King's Heath Local History Society

The Home Page History of Kings Heath Famous Kings Heathens Maps Publications Research Photographs Old Newspaper articles Contact us a line


Highbury; a Light in the Darkness

by Bob Blackham


Highbury, home to Joseph Chamberlain from 1879 to 1914, was one of the first houses in Birmingham to be lit by electric light in the late 19th century. Highbury, at night, would have been a beacon of light in a city where homes were lit by gas, paraffin and candle light.


Highbury by night

Highbury at night viewed from the, now lost, grand entrance driveway that ran parallel to Yew Tree Road.


Highbury appears to have had its own mini power station, because there was no mains electricity available at the time in the city, and this appears to have been located over the road in the stable block.

There would have been a gas engine; this is like a cross between a steam engine and an internal combustion engine, with the fuel for the engine being town gas. The engine would have driven a flywheel with a leather belt running on it that drove a wheel on a shaft in the eaves of the stables above the engine.

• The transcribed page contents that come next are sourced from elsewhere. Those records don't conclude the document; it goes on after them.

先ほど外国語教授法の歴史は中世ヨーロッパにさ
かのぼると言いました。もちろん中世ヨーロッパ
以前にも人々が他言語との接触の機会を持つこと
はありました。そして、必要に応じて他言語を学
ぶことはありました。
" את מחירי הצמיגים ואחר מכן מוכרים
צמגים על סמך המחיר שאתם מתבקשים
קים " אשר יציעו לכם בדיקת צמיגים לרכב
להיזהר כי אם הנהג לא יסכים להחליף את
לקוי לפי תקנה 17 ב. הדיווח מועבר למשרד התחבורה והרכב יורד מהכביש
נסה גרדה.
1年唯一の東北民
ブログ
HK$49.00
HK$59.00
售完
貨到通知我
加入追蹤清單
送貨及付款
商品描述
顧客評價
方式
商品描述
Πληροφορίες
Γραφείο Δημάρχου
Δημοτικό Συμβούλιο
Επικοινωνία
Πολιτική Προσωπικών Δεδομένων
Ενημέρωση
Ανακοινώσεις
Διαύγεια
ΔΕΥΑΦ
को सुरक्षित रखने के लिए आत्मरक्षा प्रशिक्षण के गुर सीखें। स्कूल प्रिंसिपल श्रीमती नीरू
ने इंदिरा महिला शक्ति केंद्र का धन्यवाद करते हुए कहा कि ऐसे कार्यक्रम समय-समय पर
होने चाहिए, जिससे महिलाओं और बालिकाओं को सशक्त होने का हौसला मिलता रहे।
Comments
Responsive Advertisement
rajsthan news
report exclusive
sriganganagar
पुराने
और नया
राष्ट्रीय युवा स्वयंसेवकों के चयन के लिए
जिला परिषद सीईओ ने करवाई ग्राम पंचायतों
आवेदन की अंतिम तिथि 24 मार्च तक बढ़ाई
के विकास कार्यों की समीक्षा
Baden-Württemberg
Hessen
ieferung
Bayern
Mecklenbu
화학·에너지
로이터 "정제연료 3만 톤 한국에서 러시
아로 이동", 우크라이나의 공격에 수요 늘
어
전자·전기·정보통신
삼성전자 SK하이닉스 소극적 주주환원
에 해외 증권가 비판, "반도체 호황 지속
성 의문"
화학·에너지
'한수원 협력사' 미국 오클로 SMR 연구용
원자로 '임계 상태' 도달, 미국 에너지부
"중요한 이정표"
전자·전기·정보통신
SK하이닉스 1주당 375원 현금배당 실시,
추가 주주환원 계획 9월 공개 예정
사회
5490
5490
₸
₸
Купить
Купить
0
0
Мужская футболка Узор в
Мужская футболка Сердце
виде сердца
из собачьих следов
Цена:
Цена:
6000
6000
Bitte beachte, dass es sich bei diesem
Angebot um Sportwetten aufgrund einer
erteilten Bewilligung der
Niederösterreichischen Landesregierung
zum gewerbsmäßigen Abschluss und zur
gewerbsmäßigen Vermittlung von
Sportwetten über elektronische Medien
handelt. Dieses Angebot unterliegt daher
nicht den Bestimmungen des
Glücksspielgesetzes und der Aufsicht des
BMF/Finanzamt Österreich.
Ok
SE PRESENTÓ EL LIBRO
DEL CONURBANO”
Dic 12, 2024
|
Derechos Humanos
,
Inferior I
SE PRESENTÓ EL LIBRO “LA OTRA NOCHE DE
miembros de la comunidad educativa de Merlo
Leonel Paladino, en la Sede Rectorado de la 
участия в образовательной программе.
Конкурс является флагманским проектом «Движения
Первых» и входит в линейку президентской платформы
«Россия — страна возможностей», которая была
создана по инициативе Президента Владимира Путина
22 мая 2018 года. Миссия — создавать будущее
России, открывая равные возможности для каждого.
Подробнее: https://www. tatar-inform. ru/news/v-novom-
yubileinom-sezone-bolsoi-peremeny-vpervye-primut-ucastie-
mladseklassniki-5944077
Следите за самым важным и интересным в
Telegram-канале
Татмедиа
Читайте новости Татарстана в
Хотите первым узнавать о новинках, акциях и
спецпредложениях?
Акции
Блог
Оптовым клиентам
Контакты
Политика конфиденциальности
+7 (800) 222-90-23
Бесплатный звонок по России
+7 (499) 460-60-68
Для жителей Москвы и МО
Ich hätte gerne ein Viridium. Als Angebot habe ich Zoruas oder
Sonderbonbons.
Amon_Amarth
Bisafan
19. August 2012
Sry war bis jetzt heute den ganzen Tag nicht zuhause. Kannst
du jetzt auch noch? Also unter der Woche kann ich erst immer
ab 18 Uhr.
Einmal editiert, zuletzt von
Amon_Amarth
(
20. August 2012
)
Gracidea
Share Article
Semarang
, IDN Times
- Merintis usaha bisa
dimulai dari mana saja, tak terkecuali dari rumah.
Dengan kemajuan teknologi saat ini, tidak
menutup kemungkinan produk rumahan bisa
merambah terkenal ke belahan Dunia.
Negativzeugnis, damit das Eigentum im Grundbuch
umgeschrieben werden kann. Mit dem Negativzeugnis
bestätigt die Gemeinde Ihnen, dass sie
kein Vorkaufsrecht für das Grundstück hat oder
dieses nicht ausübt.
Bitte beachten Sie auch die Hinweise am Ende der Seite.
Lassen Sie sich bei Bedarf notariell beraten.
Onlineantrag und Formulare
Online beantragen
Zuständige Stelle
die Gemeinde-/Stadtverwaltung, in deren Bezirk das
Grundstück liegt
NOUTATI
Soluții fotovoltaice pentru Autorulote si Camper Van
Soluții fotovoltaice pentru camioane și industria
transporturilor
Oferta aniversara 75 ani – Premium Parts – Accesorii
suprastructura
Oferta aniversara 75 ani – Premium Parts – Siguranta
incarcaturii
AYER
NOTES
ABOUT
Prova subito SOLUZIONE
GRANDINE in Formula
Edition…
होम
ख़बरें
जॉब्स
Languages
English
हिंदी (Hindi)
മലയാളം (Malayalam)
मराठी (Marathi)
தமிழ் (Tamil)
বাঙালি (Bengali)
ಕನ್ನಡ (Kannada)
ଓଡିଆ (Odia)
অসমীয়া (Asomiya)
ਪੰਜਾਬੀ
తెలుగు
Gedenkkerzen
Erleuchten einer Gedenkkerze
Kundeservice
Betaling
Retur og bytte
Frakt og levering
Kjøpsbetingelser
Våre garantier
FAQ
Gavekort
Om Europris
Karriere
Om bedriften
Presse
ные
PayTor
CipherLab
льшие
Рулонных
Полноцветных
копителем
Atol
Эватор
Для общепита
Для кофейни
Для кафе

This shaft then carried on through a wall into another room, where another wheel was located and a leather belt from this wheel drove a dynamo below it. The dynamo would have produced direct current (DC) voltage that would have flowed to Highbury through wires, either above ground on poles or buried underground. There may well have been batteries that were charged by the dynamo when operating, these batteries could have powered the lights at Highbury when the gas engine was not operating in the early hours of the morning when little or no lighting was required in the house.


gas engine

A gas engine from the late Victorian period, this type of engine could well have been used in the Highbury stable block.


drive shaft at Highbury

Surviving drive shaft and wheel in the eaves of the stable block at Highbury, picture taken in 1998.


Could the view of Highbury, built in a Venetian Gothic style, lit at night by electric lights have inspired a young J R R Tolkien, who lived in Westfield Road in 1901, in part of his later vision of Middle-earth?